**EXERCISE SET**:
A) Rewrite the portion of the gap year tips that begins with the words "By Douglas Fehlen" and stops after "circumstances are right.", putting "apprenticeship" in place of each "internship".
B) Summarize the gap year tips in two sentences.

By Douglas Fehlen
1. Find the right opportunity (or opportunities) for you.
A great thing about taking a gap year: there isn't one 'right thing' to do. You can choose from a wide variety of options. Would you like to travel in Asia? Is there a cool internship you'd like to do in another U.S. city? Want to serve as a volunteer in your community? Whatever your objective, identify gap year opportunities that inspire you. Remember that you can do more than one thing. You might, for example, follow up a fall internship with some winter travel.
2. Make sure the circumstances are right.
Taking a gap year is a big decision you no doubt made after much consideration. Give that same level of attention to any activities you're considering for the year. For instance, if you'd like to travel abroad, do you have the money you'll need? Are there any home circumstances (like a parent's illness) that you should consider? Is now the right time for the activity you're targeting? You don't want an adventure to be cut short because you weren't thoughtful about getting into it.
3. Make a plan.
Once you're sure of the activity (or activities) you'd like to slot in for the year, make a plan that outlines how you'll make them happen. Are you planning to apply to any specific gap year programs? Is it necessary for you to make travel arrangements? Are there any specific documents (such as a passport or visa) that you'll need? Being prepared is an important step toward enjoying a gap year.

**RECORD EXTRACTS**:
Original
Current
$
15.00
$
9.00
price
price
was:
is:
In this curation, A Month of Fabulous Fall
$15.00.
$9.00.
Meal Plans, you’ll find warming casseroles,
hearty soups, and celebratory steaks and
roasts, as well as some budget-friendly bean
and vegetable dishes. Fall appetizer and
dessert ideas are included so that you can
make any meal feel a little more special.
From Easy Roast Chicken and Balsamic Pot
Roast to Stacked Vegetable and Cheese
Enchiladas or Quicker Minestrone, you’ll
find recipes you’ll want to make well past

**SET OF ANSWERS**:
A)
By Douglas Fehlen
1. Find the right opportunity (or opportunities) for you.
A great thing about taking a gap year: there isn't one 'right thing' to do. You can choose from a wide variety of options. Would you like to travel in Asia? Is there a cool apprenticeship you'd like to do in another U.S. city? Want to serve as a volunteer in your community? Whatever your objective, identify gap year opportunities that inspire you. Remember that you can do more than one thing. You might, for example, follow up a fall apprenticeship with some winter travel.
2. Make sure the circumstances are right.

B) The gap year tips advise choosing opportunities that inspire you, such as travel, an internship, or volunteering, and note that you can do more than one thing. They also urge making sure the circumstances are right, including money and home life, and then making a plan that covers programs, travel arrangements, and documents like a passport or visa.